# [Your task]
Retype each of the rows below character for character, with no line changed.

(Camera intrinsics and pose data)
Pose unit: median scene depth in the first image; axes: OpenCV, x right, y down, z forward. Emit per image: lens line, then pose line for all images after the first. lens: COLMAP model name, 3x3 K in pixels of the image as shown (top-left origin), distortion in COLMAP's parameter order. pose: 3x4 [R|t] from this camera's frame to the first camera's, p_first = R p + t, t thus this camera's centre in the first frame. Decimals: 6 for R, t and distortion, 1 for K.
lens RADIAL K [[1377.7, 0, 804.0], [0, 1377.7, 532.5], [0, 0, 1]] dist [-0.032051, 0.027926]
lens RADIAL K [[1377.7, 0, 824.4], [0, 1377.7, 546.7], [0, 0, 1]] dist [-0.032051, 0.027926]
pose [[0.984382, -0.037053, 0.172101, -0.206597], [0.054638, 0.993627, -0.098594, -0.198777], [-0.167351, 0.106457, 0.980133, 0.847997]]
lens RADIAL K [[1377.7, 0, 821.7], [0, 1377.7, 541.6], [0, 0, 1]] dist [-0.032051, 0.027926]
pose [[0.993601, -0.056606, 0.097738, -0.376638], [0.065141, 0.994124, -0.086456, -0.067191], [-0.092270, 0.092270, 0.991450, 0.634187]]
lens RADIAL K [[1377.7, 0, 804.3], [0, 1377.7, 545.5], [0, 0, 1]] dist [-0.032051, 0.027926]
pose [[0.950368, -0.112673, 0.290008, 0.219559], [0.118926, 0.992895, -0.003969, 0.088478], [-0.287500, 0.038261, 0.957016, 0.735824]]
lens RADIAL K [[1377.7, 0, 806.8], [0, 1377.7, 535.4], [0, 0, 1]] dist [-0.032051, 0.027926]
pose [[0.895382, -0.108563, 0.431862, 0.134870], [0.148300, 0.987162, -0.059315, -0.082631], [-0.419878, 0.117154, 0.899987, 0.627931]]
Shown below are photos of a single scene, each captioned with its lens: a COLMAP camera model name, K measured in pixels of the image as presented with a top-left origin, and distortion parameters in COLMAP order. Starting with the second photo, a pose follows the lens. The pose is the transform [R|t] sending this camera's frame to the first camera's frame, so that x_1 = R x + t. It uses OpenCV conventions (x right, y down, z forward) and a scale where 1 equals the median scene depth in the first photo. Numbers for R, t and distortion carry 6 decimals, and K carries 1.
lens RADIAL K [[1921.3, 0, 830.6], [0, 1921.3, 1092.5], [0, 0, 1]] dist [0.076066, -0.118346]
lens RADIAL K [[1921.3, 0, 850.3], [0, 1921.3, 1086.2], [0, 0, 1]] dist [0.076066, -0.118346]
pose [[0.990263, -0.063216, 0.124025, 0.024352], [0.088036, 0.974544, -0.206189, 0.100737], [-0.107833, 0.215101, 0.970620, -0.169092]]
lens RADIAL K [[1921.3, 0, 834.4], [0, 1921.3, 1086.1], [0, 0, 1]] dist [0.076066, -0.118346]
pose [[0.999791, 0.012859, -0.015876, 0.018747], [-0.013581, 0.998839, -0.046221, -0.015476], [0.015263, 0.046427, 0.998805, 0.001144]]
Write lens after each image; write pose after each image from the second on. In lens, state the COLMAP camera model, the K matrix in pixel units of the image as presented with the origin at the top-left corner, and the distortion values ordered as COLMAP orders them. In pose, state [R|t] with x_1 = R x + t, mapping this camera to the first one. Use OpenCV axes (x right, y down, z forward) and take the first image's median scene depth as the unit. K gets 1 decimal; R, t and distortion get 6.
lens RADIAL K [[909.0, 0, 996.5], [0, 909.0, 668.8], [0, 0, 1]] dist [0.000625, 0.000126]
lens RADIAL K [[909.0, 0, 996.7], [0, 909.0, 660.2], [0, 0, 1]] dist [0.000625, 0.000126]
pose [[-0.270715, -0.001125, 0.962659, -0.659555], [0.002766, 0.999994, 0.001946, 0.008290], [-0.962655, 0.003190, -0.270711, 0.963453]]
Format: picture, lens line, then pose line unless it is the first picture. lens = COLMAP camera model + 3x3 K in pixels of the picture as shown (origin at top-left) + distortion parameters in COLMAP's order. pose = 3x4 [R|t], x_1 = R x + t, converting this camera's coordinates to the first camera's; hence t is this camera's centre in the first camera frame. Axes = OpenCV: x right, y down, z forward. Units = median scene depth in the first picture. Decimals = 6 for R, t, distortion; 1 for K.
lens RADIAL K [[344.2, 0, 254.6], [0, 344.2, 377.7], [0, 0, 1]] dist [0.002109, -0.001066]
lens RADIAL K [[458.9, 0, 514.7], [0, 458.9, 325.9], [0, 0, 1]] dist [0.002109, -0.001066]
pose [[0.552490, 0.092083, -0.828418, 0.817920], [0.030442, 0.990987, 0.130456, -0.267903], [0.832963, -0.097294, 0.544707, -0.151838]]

# [Completed task]
Pose unit: median scene depth in the first image; axes: OpenCV, x right, y down, z forward. Emit per image: lens line, then pose line for all images after the first. lens: COLMAP model name, 3x3 K in pixels of the image as shown (top-left origin), distortion in COLMAP's parameter order. pose: 3x4 [R|t] from this camera's frame to the first camera's, p_first = R p + t, t thus this camera's centre in the first frame. Decimals: 6 for R, t and distortion, 1 for K.
lens RADIAL K [[1377.7, 0, 804.0], [0, 1377.7, 532.5], [0, 0, 1]] dist [-0.032051, 0.027926]
lens RADIAL K [[1377.7, 0, 824.4], [0, 1377.7, 546.7], [0, 0, 1]] dist [-0.032051, 0.027926]
pose [[0.984382, -0.037053, 0.172101, -0.206597], [0.054638, 0.993627, -0.098594, -0.198777], [-0.167351, 0.106457, 0.980133, 0.847997]]
lens RADIAL K [[1377.7, 0, 821.7], [0, 1377.7, 541.6], [0, 0, 1]] dist [-0.032051, 0.027926]
pose [[0.993601, -0.056606, 0.097738, -0.376638], [0.065141, 0.994124, -0.086456, -0.067191], [-0.092270, 0.092270, 0.991450, 0.634187]]
lens RADIAL K [[1377.7, 0, 804.3], [0, 1377.7, 545.5], [0, 0, 1]] dist [-0.032051, 0.027926]
pose [[0.950368, -0.112673, 0.290008, 0.219559], [0.118926, 0.992895, -0.003969, 0.088478], [-0.287500, 0.038261, 0.957016, 0.735824]]
lens RADIAL K [[1377.7, 0, 806.8], [0, 1377.7, 535.4], [0, 0, 1]] dist [-0.032051, 0.027926]
pose [[0.895382, -0.108563, 0.431862, 0.134870], [0.148300, 0.987162, -0.059315, -0.082631], [-0.419878, 0.117154, 0.899987, 0.627931]]
Shown below are photos of a single scene, each captioned with its lens: a COLMAP camera model name, K measured in pixels of the image as presented with a top-left origin, and distortion parameters in COLMAP order. Starting with the second photo, a pose follows the lens. The pose is the transform [R|t] sending this camera's frame to the first camera's frame, so that x_1 = R x + t. It uses OpenCV conventions (x right, y down, z forward) and a scale where 1 equals the median scene depth in the first photo. Numbers for R, t and distortion carry 6 decimals, and K carries 1.
lens RADIAL K [[1921.3, 0, 830.6], [0, 1921.3, 1092.5], [0, 0, 1]] dist [0.076066, -0.118346]
lens RADIAL K [[1921.3, 0, 850.3], [0, 1921.3, 1086.2], [0, 0, 1]] dist [0.076066, -0.118346]
pose [[0.990263, -0.063216, 0.124025, 0.024352], [0.088036, 0.974544, -0.206189, 0.100737], [-0.107833, 0.215101, 0.970620, -0.169092]]
lens RADIAL K [[1921.3, 0, 834.4], [0, 1921.3, 1086.1], [0, 0, 1]] dist [0.076066, -0.118346]
pose [[0.999791, 0.012859, -0.015876, 0.018747], [-0.013581, 0.998839, -0.046221, -0.015476], [0.015263, 0.046427, 0.998805, 0.001144]]
Write lens after each image; write pose after each image from the second on. In lens, state the COLMAP camera model, the K matrix in pixel units of the image as presented with the origin at the top-left corner, and the distortion values ordered as COLMAP orders them. In pose, state [R|t] with x_1 = R x + t, mapping this camera to the first one. Use OpenCV axes (x right, y down, z forward) and take the first image's median scene depth as the unit. K gets 1 decimal; R, t and distortion get 6.
lens RADIAL K [[909.0, 0, 996.5], [0, 909.0, 668.8], [0, 0, 1]] dist [0.000625, 0.000126]
lens RADIAL K [[909.0, 0, 996.7], [0, 909.0, 660.2], [0, 0, 1]] dist [0.000625, 0.000126]
pose [[-0.270715, -0.001125, 0.962659, -0.659555], [0.002766, 0.999994, 0.001946, 0.008290], [-0.962655, 0.003190, -0.270711, 0.963453]]
Format: picture, lens line, then pose line unless it is the first picture. lens = COLMAP camera model + 3x3 K in pixels of the picture as shown (origin at top-left) + distortion parameters in COLMAP's order. pose = 3x4 [R|t], x_1 = R x + t, converting this camera's coordinates to the first camera's; hence t is this camera's centre in the first camera frame. Axes = OpenCV: x right, y down, z forward. Units = median scene depth in the first picture. Decimals = 6 for R, t, distortion; 1 for K.
lens RADIAL K [[344.2, 0, 254.6], [0, 344.2, 377.7], [0, 0, 1]] dist [0.002109, -0.001066]
lens RADIAL K [[458.9, 0, 514.7], [0, 458.9, 325.9], [0, 0, 1]] dist [0.002109, -0.001066]
pose [[0.552490, 0.092083, -0.828418, 0.817920], [0.030442, 0.990987, 0.130456, -0.267903], [0.832963, -0.097294, 0.544707, -0.151838]]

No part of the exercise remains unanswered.